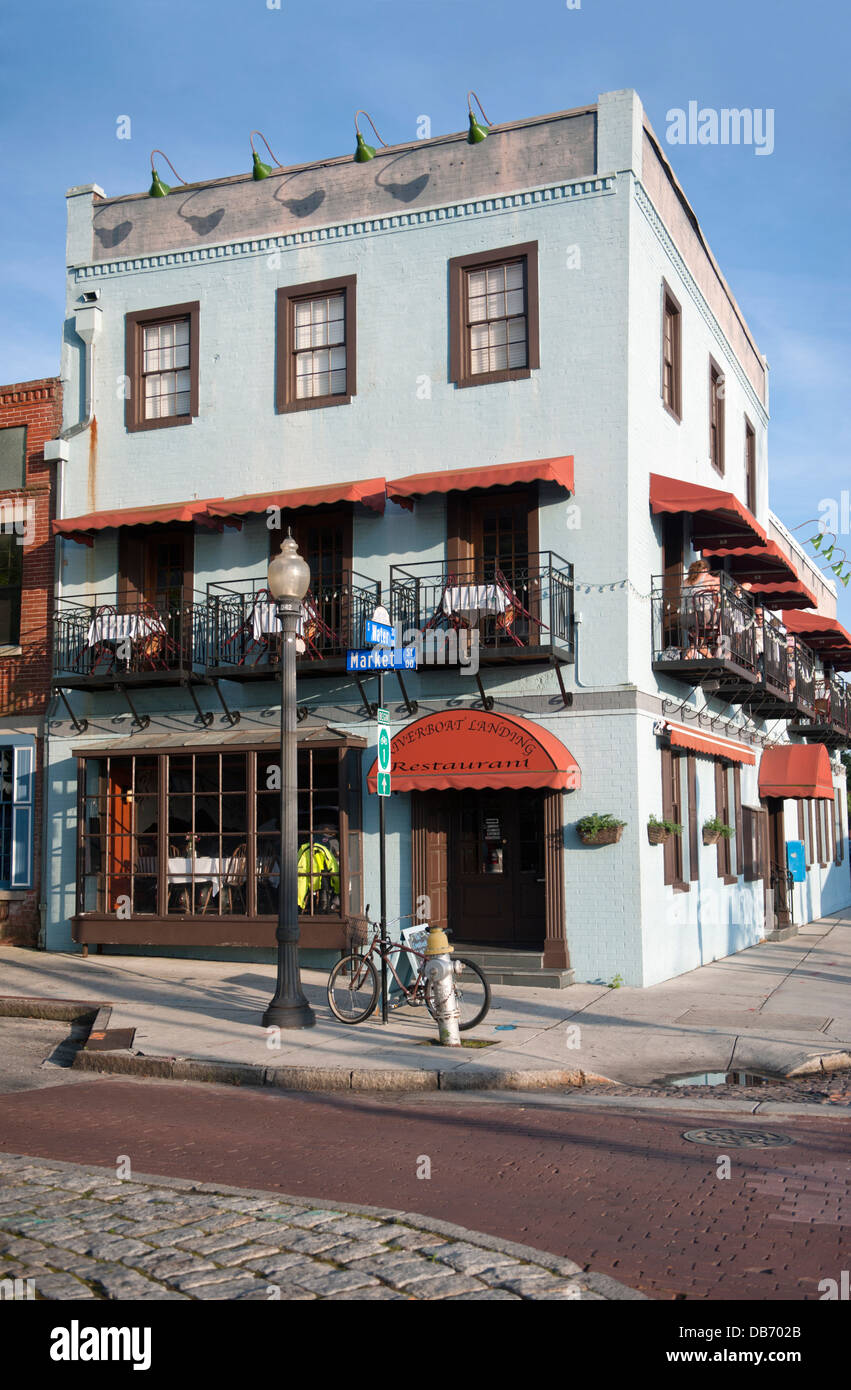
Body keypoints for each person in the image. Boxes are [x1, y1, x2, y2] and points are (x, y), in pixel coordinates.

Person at [683, 559, 721, 658]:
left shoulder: (685, 581)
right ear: (704, 569)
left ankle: (690, 655)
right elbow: (717, 599)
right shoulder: (708, 578)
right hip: (703, 615)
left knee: (698, 636)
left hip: (685, 618)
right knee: (726, 620)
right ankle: (721, 653)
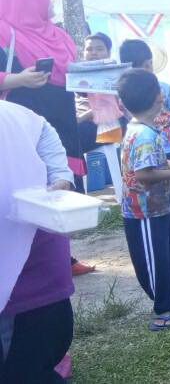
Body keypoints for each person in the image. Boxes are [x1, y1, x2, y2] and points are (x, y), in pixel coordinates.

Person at [0, 0, 93, 276]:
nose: (50, 3)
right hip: (21, 125)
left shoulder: (56, 34)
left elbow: (70, 72)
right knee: (29, 190)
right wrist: (20, 79)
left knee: (60, 184)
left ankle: (62, 256)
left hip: (60, 119)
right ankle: (29, 261)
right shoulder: (3, 34)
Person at [116, 69, 170, 331]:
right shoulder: (145, 135)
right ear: (158, 98)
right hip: (143, 213)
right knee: (152, 260)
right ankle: (162, 307)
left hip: (157, 208)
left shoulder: (142, 130)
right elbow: (144, 174)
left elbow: (151, 163)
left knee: (168, 254)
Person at [0, 101, 75, 383]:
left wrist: (59, 177)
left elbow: (45, 134)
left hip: (29, 281)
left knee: (23, 367)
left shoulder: (18, 117)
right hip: (39, 275)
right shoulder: (20, 115)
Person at [119, 40, 170, 256]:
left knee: (166, 197)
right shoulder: (145, 132)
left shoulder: (126, 99)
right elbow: (143, 175)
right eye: (147, 65)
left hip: (162, 154)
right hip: (164, 149)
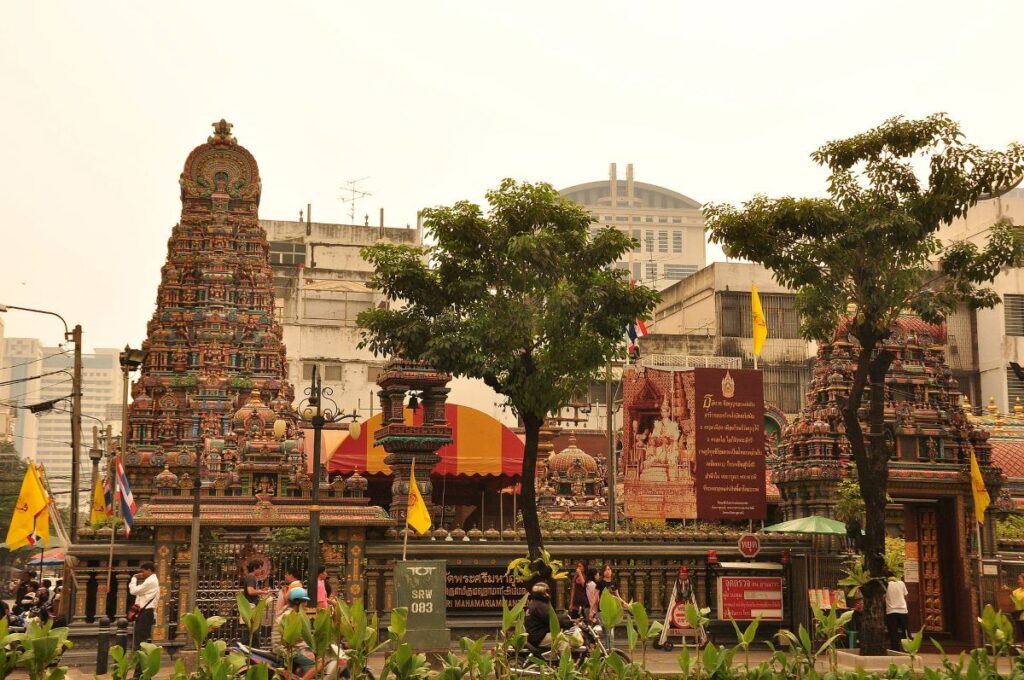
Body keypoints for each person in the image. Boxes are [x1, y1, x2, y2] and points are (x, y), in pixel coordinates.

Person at [279, 588, 321, 680]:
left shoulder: (288, 612)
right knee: (318, 662)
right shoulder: (292, 616)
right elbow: (295, 638)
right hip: (287, 650)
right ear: (297, 602)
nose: (306, 605)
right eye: (304, 602)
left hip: (288, 648)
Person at [128, 562, 159, 680]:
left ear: (149, 570)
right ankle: (140, 674)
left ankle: (139, 675)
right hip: (145, 613)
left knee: (141, 644)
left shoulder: (151, 581)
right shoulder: (150, 581)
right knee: (140, 644)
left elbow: (134, 591)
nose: (142, 573)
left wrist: (134, 578)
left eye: (143, 571)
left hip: (146, 614)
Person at [524, 582, 571, 650]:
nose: (549, 593)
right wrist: (568, 622)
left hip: (535, 636)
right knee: (562, 640)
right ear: (542, 593)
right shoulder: (540, 606)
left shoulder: (535, 603)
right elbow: (552, 620)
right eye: (547, 591)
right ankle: (566, 660)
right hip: (538, 637)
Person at [242, 559, 270, 646]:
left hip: (252, 607)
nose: (261, 571)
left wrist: (260, 590)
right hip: (251, 608)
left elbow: (252, 591)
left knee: (253, 633)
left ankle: (254, 652)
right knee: (252, 632)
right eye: (260, 568)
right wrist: (263, 592)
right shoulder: (251, 577)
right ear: (254, 568)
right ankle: (243, 649)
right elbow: (250, 591)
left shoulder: (251, 577)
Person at [885, 572, 909, 651]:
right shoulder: (901, 583)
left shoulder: (886, 585)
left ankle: (895, 649)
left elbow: (883, 597)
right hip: (903, 610)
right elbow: (906, 595)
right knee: (905, 631)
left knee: (893, 632)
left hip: (891, 611)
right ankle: (908, 649)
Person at [1012, 573, 1024, 642]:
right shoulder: (1016, 591)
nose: (1018, 581)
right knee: (1021, 638)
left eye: (1020, 579)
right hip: (1018, 617)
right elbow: (1009, 597)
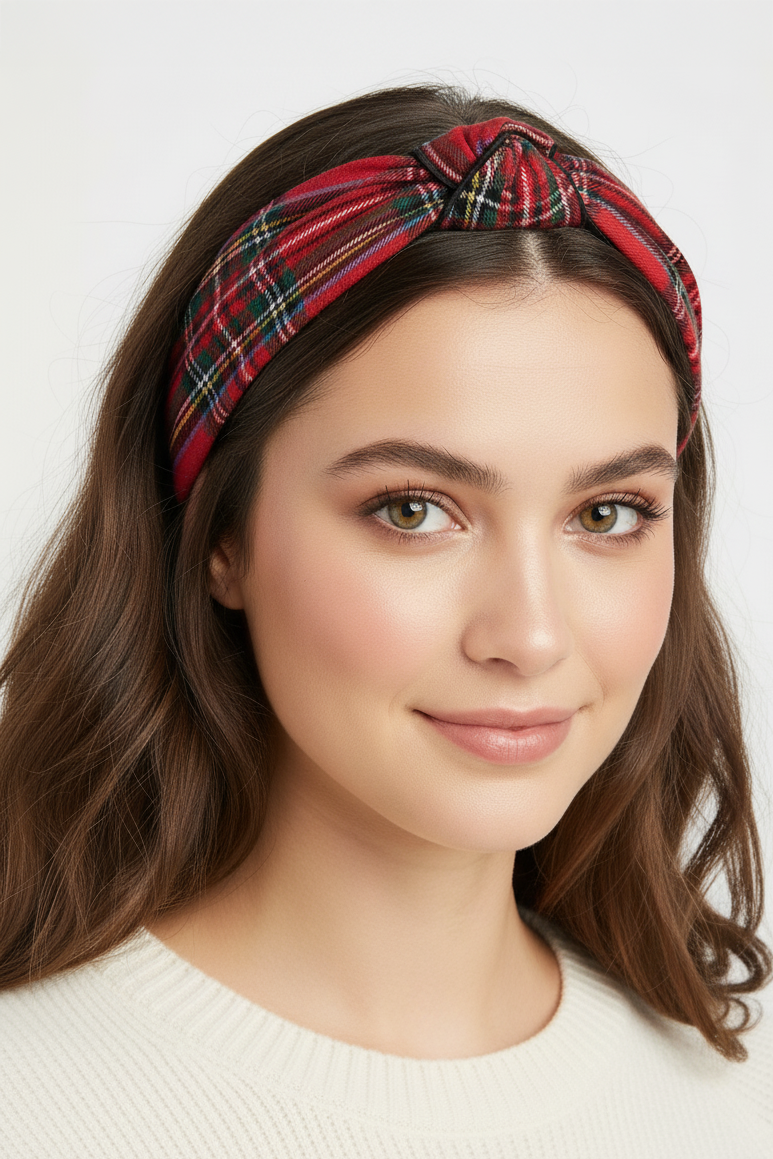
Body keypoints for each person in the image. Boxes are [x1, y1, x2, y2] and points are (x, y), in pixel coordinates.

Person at [0, 83, 770, 1157]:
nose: (529, 636)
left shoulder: (736, 1092)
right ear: (219, 537)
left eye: (606, 513)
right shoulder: (28, 1100)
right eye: (413, 510)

———

### Task directions
Take the listing above and print it exactly, apart from the pictures.

### Answer space
Body keypoints for each person in the image. Boxes are [x1, y1, x2, y2] and points are (x, y), in pixel coordinates.

Person at [683, 559, 721, 658]:
left shoulder: (685, 581)
right ear: (704, 569)
left ankle: (690, 655)
right elbow: (717, 599)
right shoulder: (708, 578)
right hip: (703, 615)
left knee: (698, 636)
left hip: (685, 618)
right knee: (726, 620)
right ankle: (721, 653)
Body keypoints for each person in the image. Boxes are [x1, y1, x2, y2] and points are (x, y), in pixel coordinates.

Person at [0, 0, 93, 276]:
nose: (50, 3)
right hip: (21, 125)
left shoulder: (56, 34)
left elbow: (70, 72)
right knee: (29, 190)
right wrist: (20, 79)
left knee: (60, 184)
left ankle: (62, 256)
left hip: (60, 119)
right ankle: (29, 261)
right shoulder: (3, 34)
Person at [116, 69, 170, 331]:
right shoulder: (145, 135)
right ear: (158, 98)
right hip: (143, 213)
right knee: (152, 260)
right ankle: (162, 307)
left hip: (157, 208)
left shoulder: (142, 130)
right elbow: (144, 174)
left elbow: (151, 163)
left knee: (168, 254)
Person at [0, 101, 75, 383]:
left wrist: (59, 177)
left elbow: (45, 134)
left hip: (29, 281)
left knee: (23, 367)
left shoulder: (18, 117)
right hip: (39, 275)
right shoulder: (20, 115)
Person at [119, 40, 170, 256]:
left knee: (166, 197)
right shoulder: (145, 132)
left shoulder: (126, 99)
right elbow: (143, 175)
right eye: (147, 65)
left hip: (162, 154)
right hip: (164, 149)
Body keypoints for each person in the image. Boxes are [x1, y1, x2, y2] and points are (x, y), in pixel coordinates.

Person at [279, 588, 321, 680]:
left shoulder: (288, 612)
right knee: (318, 662)
right shoulder: (292, 616)
right elbow: (295, 638)
right hip: (287, 650)
right ear: (297, 602)
nose: (306, 605)
right eye: (304, 602)
left hip: (288, 648)
Person at [128, 562, 159, 680]:
left ear: (149, 570)
right ankle: (140, 674)
left ankle: (139, 675)
right hip: (145, 613)
left knee: (141, 644)
left shoulder: (151, 581)
right shoulder: (150, 581)
right knee: (140, 644)
left elbow: (134, 591)
nose: (142, 573)
left wrist: (134, 578)
left eye: (143, 571)
left hip: (146, 614)
Person at [524, 582, 571, 650]:
nose: (549, 593)
right wrist: (568, 622)
left hip: (535, 636)
right knee: (562, 640)
right ear: (542, 593)
right shoulder: (540, 606)
left shoulder: (535, 603)
right elbow: (552, 620)
right eye: (547, 591)
right ankle: (566, 660)
right hip: (538, 637)
Person at [242, 559, 270, 646]:
left hip: (252, 607)
nose: (261, 571)
left wrist: (260, 590)
right hip: (251, 608)
left elbow: (252, 591)
left knee: (253, 633)
left ankle: (254, 652)
right knee: (252, 632)
right eye: (260, 568)
right wrist: (263, 592)
right shoulder: (251, 577)
right ear: (254, 568)
right ankle: (243, 649)
right elbow: (250, 591)
left shoulder: (251, 577)
Person at [885, 572, 909, 651]:
right shoulder: (901, 583)
left shoulder: (886, 585)
left ankle: (895, 649)
left elbow: (883, 597)
right hip: (903, 610)
right elbow: (906, 595)
right knee: (905, 631)
left knee: (893, 632)
left hip: (891, 611)
right ankle: (908, 649)
Person at [1012, 573, 1024, 642]:
right shoulder: (1016, 591)
nose: (1018, 581)
right knee: (1021, 638)
left eye: (1020, 579)
right hip: (1018, 617)
right elbow: (1009, 597)
Body keypoints for each person in the image. Boxes are [x1, y1, x2, y2] and points are (x, y), in pixel coordinates.

Person at [0, 83, 770, 1157]:
nose: (529, 636)
left shoulder: (736, 1092)
right ear: (219, 537)
left eye: (606, 513)
right shoulder: (28, 1100)
right eye: (413, 510)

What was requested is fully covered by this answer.